De cinco años estimados a dos semanas
Según Asana, el trabajo requirió alrededor de una semana y media de esfuerzo de ingeniería, distribuida dentro de dos semanas calendario. Al terminar ese periodo, Enzyme había sido eliminado por completo.
Los costos de modelos e infraestructura alcanzaron aproximadamente los 12.000 dólares. La comparación con el plan anterior resulta llamativa: cinco años de trabajo y unos 6 millones de dólares estimados frente a una operación asistida por agentes que costó una fracción de esa cifra.
La IA no convierte automáticamente todos los proyectos de años en proyectos de semanas. Pero sí puede hacer que ciertos trabajos largos, repetitivos o difíciles de justificar vuelvan a ser viables.
La cifra no significa que cualquier empresa pueda repetir el resultado sin más. Asana contaba con una base de código, ingenieros y procesos de revisión preparados para trabajar con agentes. Además, el proyecto necesitaba validaciones constantes para evitar que una migración rápida introdujera nuevos problemas.

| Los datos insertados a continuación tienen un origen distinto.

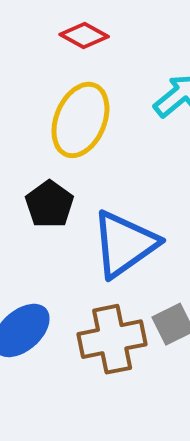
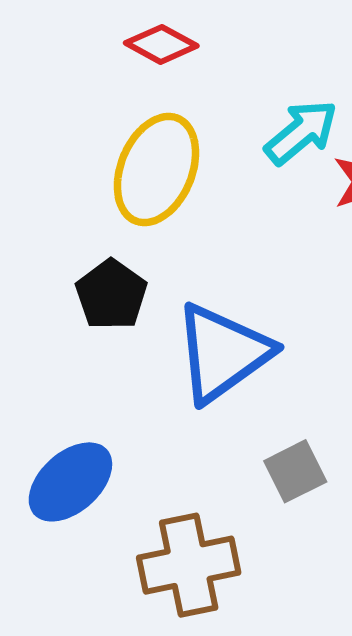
brown cross: (112, 339) -> (189, 565), moved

Qué cambia para los equipos de software
El caso muestra una aplicación concreta de la IA en ingeniería de software. No se trata únicamente de pedirle a un chatbot que escriba una función, sino de coordinar varios agentes sobre una tarea amplia, con revisiones, pruebas y cambios distribuidos en un código real.
Para los equipos, esto puede cambiar la forma de evaluar proyectos antiguos. Migraciones tecnológicas, reescrituras, mejoras de rendimiento y eliminación de dependencias obsoletas suelen competir con nuevas funciones por el tiempo de los ingenieros. Si los agentes reducen parte del trabajo mecánico, algunas de esas tareas pueden dejar de parecer imposibles de financiar.
También cambia el papel de los desarrolladores. En lugar de escribir cada línea manualmente, pueden dedicar más tiempo a definir el objetivo, revisar decisiones, detectar riesgos y asegurar que el resultado cumple con los estándares del producto.
Asana planea probar este enfoque en otras migraciones, reescrituras y problemas de rendimiento que antes suponía que tardarían años. La lección no es que la experiencia técnica haya perdido valor, sino que puede utilizarse de una manera distinta: menos tiempo en tareas repetitivas y más atención al diseño y la calidad.
La IA ya está entrando en el trabajo cotidiano de los equipos de software. La pregunta práctica no es si un agente puede escribir código, sino qué proyectos que llevas años posponiendo podrían volverse razonables con una combinación de automatización y revisión humana.